— Fragmento citado —
Cada cierto tiempo aparece una serie que se destaca de la mayoría en términos de cómo se retrata la sociedad más allá de la ficción que representa y eso, en los tiempos convulsos en que vivimos, se agradece.
En la sinceridad de la review debo reconocer que la conexión que tuve con la primera temporada dista mucho de la que tuve con la segunda y creo saber el porqué. Cuál es mi interés y reacción ante los distintos tipos de frustración que desembocan en la violencia en la sociedad siempre ha sido de mi curiosidad y análisis.
Mientras la primera temporada- con Ali Wong y Steven Yeun– se quedaba en ese enojo físico transformado desde la frustración, como latinoamericana no hacía más que pensar en “Relatos Salvajes” y el gran espacio que tiene en mi filmografía. Pero, para el caso de esta segunda temporada, ese centro físico se mueve y comienza a orbitar dentro de la violencia simbólica. La que pasa desapercibida en el constructo sistémico de brechas societales y en la fibra social que la compone. Porque es diaria y estructural. Y frente a eso contexto, I´m in.
Sus protagonistas y el plot
Oscar Isaac es Josh, el mánager de uno de los clubs de golf más exclusivos de Montecito, California (fui a cubrir un festival ahí, créanme “Exclusivo!”), está casado con Lindsay, una siempre perfecta Carey Mulligan que lo ayuda en el Club y tiene una empresa de diseño de interiores, los describiremos en primera instancia como “Los Millenials”. Dentro del Club trabajan Austin (Charles Melton) y Ashley ( Cailee Spaeny), los Gen z´s, sus cargos son juniors y se nota en ellos la esperanza de la construcción de un proyecto juntos. Están comprometidos.
Entre este cuarte es donde se empieza a dar una situación en cadena que va involucrando tanto a socios como a los altos mandos del club cuando los Gen Z´s presencian algo entre Josh y Lindsay. Esto, fue inspirado en una historia real del creador quien presenció algo a lo que no estaba preparado en la casa de los vecinos y se interesó en la diferencia de respuestas al hecho que obtuvo de diferentes generaciones cuando lo contaba.

— Entradas registradas —
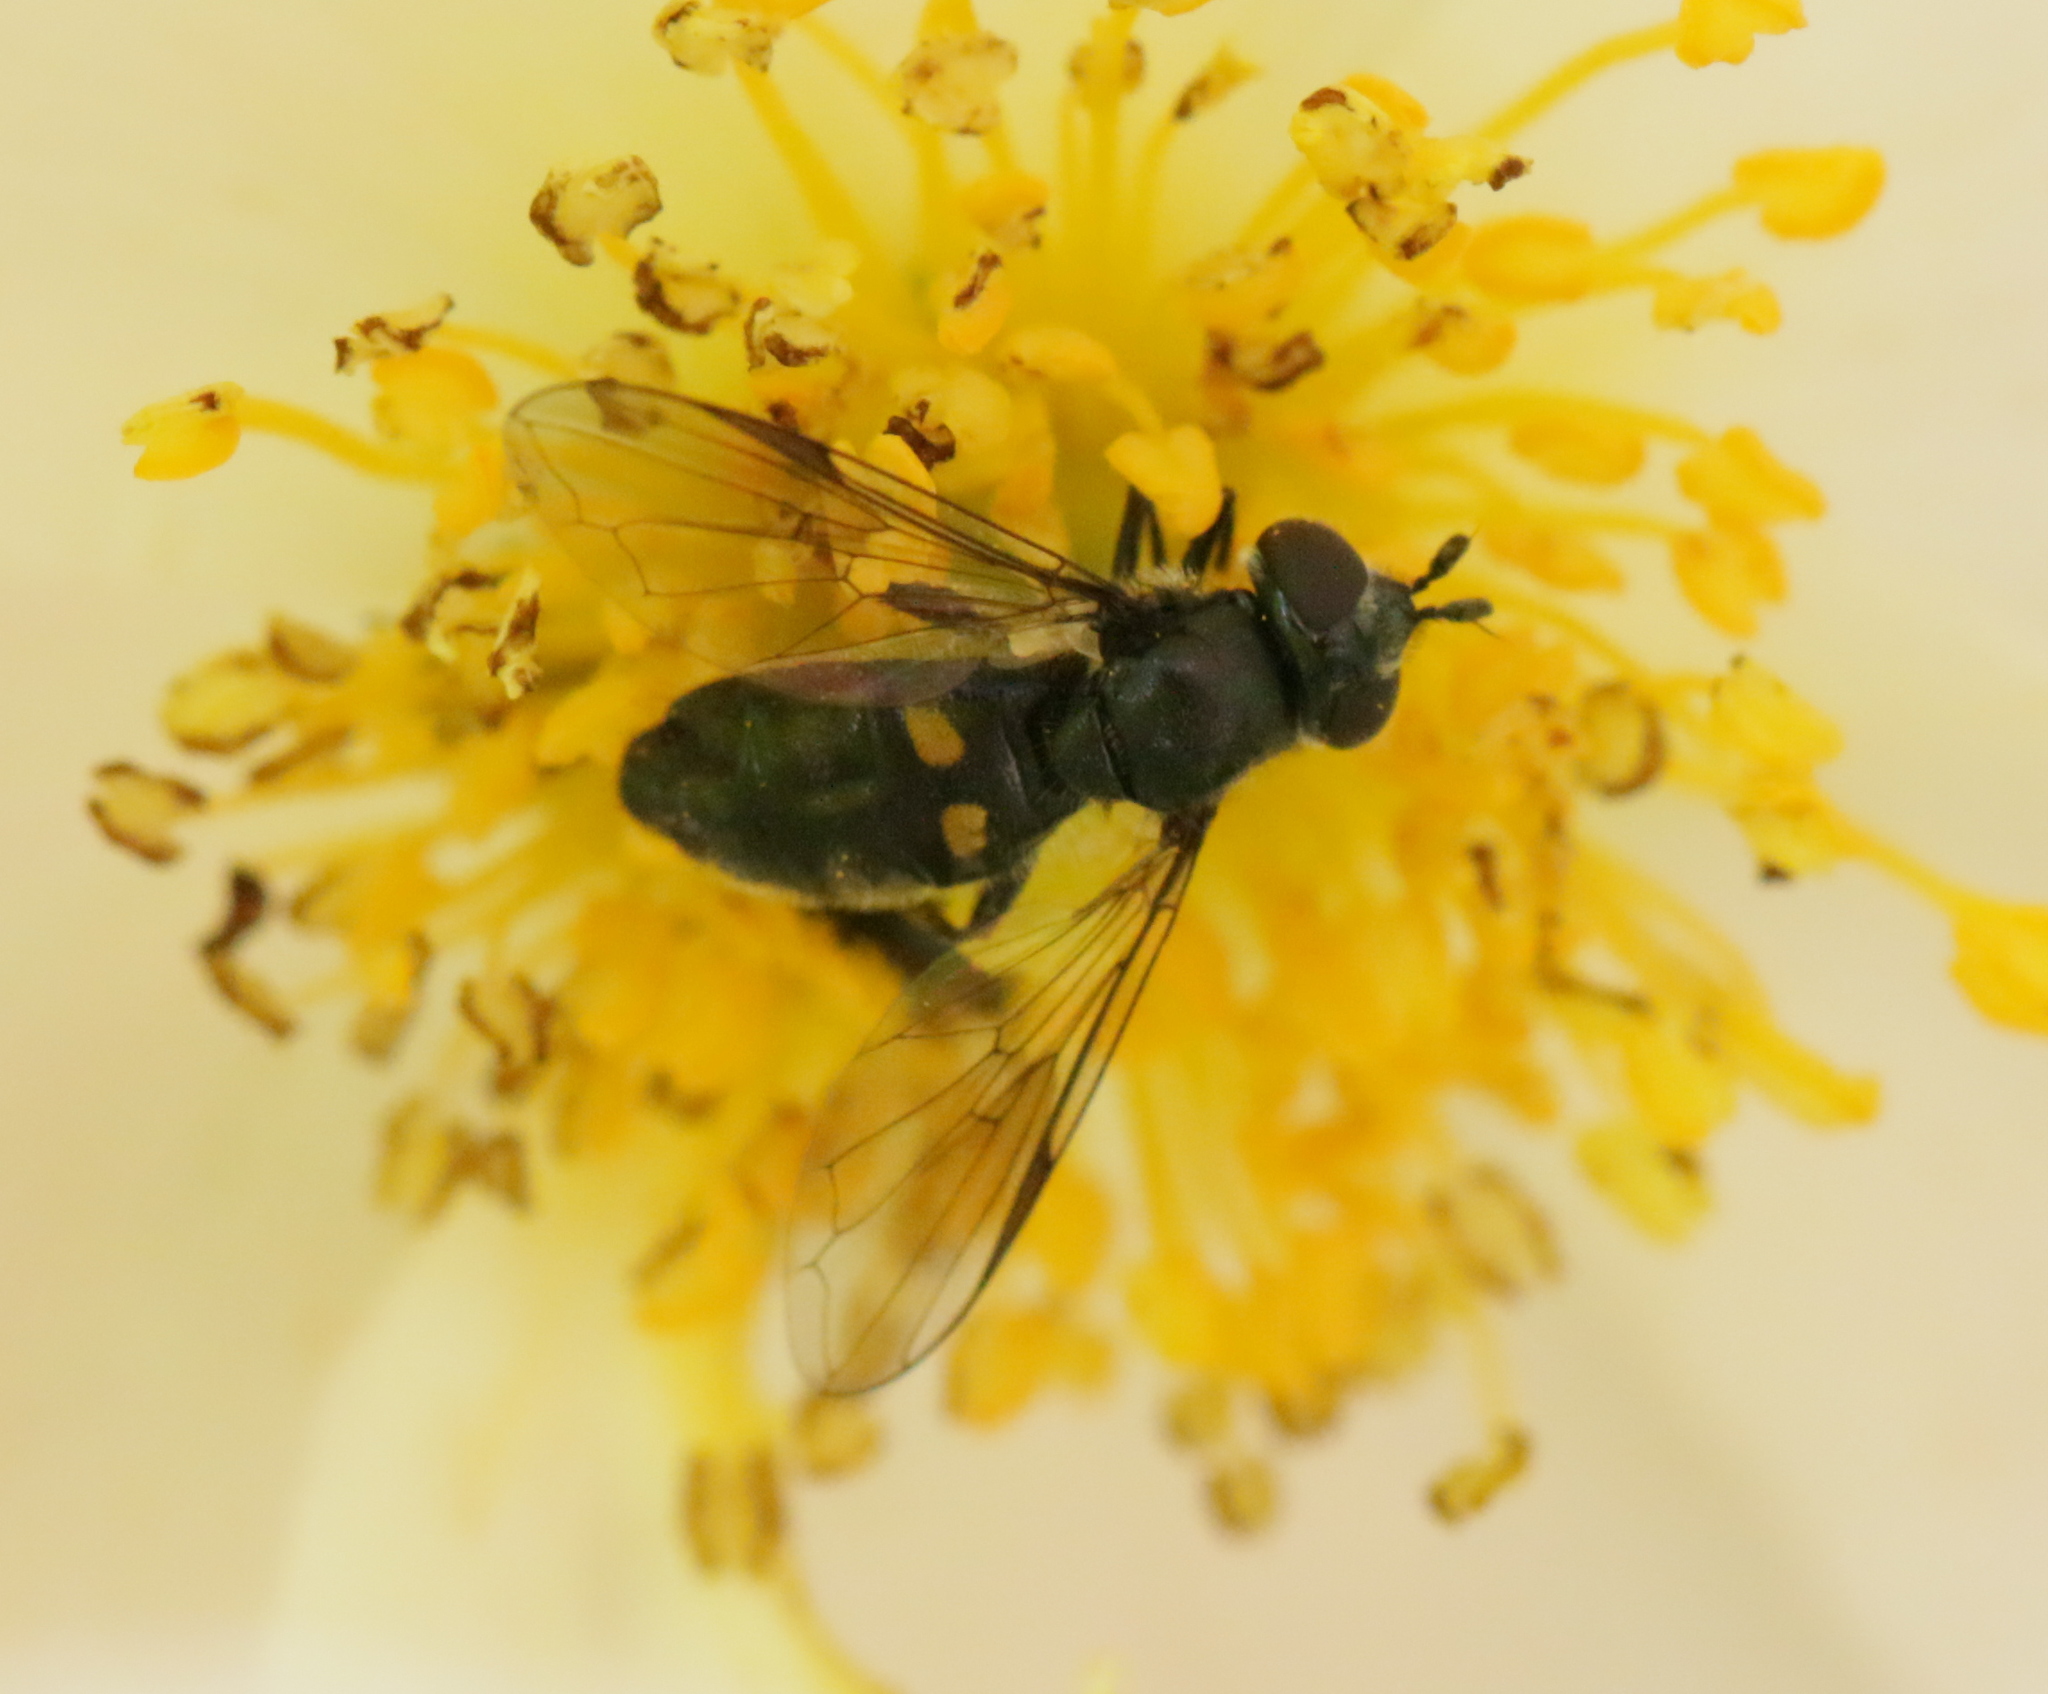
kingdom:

--

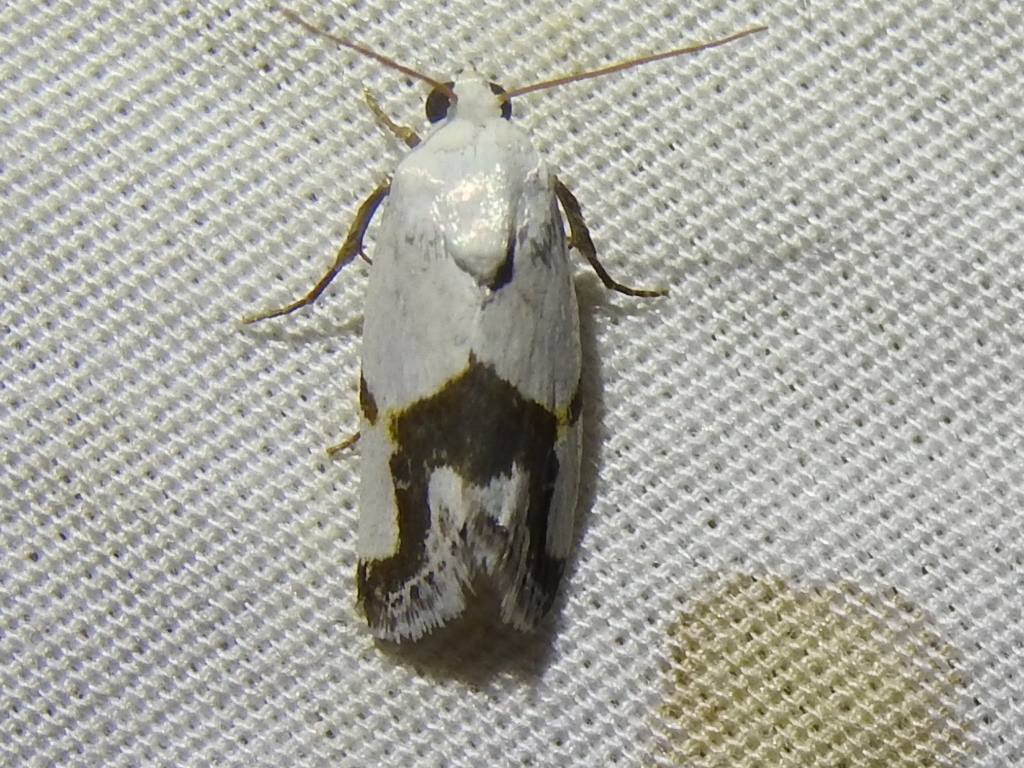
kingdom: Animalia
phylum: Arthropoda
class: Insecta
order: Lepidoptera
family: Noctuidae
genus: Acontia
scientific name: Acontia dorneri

— Tareas —
#1 Enumera a todos los actores y actrices que nombra la reseña de la serie.
#2 Continúa la reseña de la serie a partir de su última oración.
Las líneas no hacen falta para nada.

— Resultados por tarea —
#1 Ali Wong, Steven Yeun, Oscar Isaac, Carey Mulligan, Charles Melton y Cailee Spaeny.

#2
Vamos a lo entretenido
Beef, creada por Lee Sung Jin, quien a su vez es el showrunner, productor ejecutivo, escritor y director. En su segunda etapa y de la mano deA24, rescata metatópicos profundos que escapan el estudio de caso. Realiza un retrato de la sociedad actual desde la extrapolación de una esfera de un lugar de trabajo, en este caso un campo de golf, que puede ser aplicada a cualquier otra esfera de la vida. Por eso me atrevo a decir que, en ese sentido, se vuelve una cátedra de sociología avanzada. Te obliga a reflexionar – si eres un espectador activo- dentro de un marco teórico moral y societal, dónde está tu posición y con qué personaje te identificas.
Así, tres parejas comienzan a develar las brechas intrínsecas en el sistema y tejido social, parte de lo que la serie demuestra de una manera no doctrinaria. Fun!
En esta segunda temporada esa violencia que permea la sociedad, esa que se invisibiliza y se aplaude como “viveza” en culturas como la nuestra, esa que es tan propia del capitalismo tardío del que tanto nuestras generaciones han escuchado hablar. La que le da la mano a la alienación que revela finalmente una idea paragua que plantea todo desde la contradicción: Dos generaciones; Millenials y Gen Z´s. Jefes y subalternos, millonarios y el resto del mundo y esa política detestable que nace de la ambición de un éxito que solo fue un constructo de la clase dominante.
¿Quién se vende mejor?, ¿Quién utiliza información para sacar provecho a su favor? ¿Quién es capaz de no seguir reproduciendo esa violencia simbólica que va más allá del capital económico y como diría Bordeau, se extendería a los otros como el social y el cultural?
Esa violencia que tiende a incluso rendirse hacia quienes la reproducen. Un hermoso ejercicio, un cachetazo virtual a la reflexión de dónde estarías, con quién empatizarías, o básicamente utilizar el pensamiento crítico y decir somos una sociedad nefasta de la cual es muy complejo dejar de reproducir, muchas veces por miedo a perder…habría que preguntarse qué.
Muy interesante serie para explorar desde hoy en Netflix.